Sin embargo, la empresa insistió en mantener las líneas rojas o salvaguardas que prohibieran el uso de su Inteligencia Artificial para la vigilancia masiva de ciudadanos estadounidenses y el desarrollo de armas autónomas letales.
Por su parte, el Ejecutivo norteamericano argumentó que debe tener el control sobre cualquier uso «legal», y que una empresa privada no puede imponer condiciones a la seguridad nacional. Las diferencias entre Trump y Anthropic han tenido como resultado el escenario actual.
La paradoja se encuentra en las similitudes que existen entre la forma de obrar de EEUU y su rival geopolítico, China. Trump quiere una herramienta para tener vigilados a sus ciudadanos y establece vetos sobre empresas norteamericanas para conseguir sus fines.

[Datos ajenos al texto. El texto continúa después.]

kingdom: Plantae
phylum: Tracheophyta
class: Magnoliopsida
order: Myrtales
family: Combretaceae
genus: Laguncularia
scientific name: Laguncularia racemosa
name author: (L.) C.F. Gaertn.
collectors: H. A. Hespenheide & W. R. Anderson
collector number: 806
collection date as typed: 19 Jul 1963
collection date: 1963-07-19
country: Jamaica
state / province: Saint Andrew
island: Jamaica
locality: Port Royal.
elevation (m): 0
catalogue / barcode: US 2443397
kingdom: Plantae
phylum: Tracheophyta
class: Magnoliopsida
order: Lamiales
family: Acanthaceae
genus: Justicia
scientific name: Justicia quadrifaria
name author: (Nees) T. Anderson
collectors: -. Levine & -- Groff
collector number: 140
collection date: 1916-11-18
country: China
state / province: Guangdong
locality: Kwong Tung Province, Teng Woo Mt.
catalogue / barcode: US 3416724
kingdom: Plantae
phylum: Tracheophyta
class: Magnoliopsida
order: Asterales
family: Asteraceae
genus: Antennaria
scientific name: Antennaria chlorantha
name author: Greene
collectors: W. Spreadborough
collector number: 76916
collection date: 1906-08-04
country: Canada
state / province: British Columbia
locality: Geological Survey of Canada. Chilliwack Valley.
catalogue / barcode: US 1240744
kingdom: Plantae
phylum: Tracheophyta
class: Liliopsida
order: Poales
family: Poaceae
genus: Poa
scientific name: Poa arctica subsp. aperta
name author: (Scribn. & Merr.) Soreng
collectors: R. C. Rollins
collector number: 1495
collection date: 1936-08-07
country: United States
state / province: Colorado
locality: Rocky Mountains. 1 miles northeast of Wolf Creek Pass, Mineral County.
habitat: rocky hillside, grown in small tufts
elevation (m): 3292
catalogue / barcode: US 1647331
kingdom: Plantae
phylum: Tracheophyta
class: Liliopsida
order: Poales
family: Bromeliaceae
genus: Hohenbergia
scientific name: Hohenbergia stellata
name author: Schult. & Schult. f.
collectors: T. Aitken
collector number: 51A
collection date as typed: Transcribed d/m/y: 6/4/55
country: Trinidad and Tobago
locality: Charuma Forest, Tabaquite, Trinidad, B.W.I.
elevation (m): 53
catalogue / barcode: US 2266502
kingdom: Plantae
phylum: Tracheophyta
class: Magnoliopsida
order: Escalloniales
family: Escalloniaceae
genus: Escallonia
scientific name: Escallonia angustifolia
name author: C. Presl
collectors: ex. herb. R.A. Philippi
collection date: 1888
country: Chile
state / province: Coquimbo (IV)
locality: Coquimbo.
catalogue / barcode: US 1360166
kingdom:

Algo similar en otro orden de cosas a lo que sucede con el régimen de Pekín.
La Primera Enmienda, en el foco
Además de los daños económicos inmediatos, Anthropic sostiene que su reputación y las libertades fundamentales de la Primera Enmienda están bajo ataque y, sin una decisión judicial, estos daños solo se agravarán en las próximas semanas y meses.
«Las medidas impugnadas fueron una represalia contra Anthropic por su discurso y otras actividades protegidas, violando la Primera Enmienda», recoge la demanda, en la cual la compañía defiende que la Constitución de EEUU otorga a Anthropic el derecho a expresar sus opiniones, tanto públicamente como ante el Gobierno, que no tiene por qué estar de acuerdo con tales opiniones y tampoco tiene por qué utilizar los productos de Anthropic.
«Estas acciones no tienen precedentes y son ilegales. La Constitución no permite al Gobierno ejercer su enorme poder para castigar a una empresa por su libertad de expresión», afirma la empresa, que recurre al poder judicial como último recurso para reivindicar sus derechos y detener la campaña ilegal de represalias del Ejecutivo.
En este caso, la firma de IA reitera que su Política de Uso siempre ha mantenido que ‘Claude’ no debe utilizarse para dos aplicaciones específicas: guerra autónoma letal y vigilancia masiva de estadounidenses.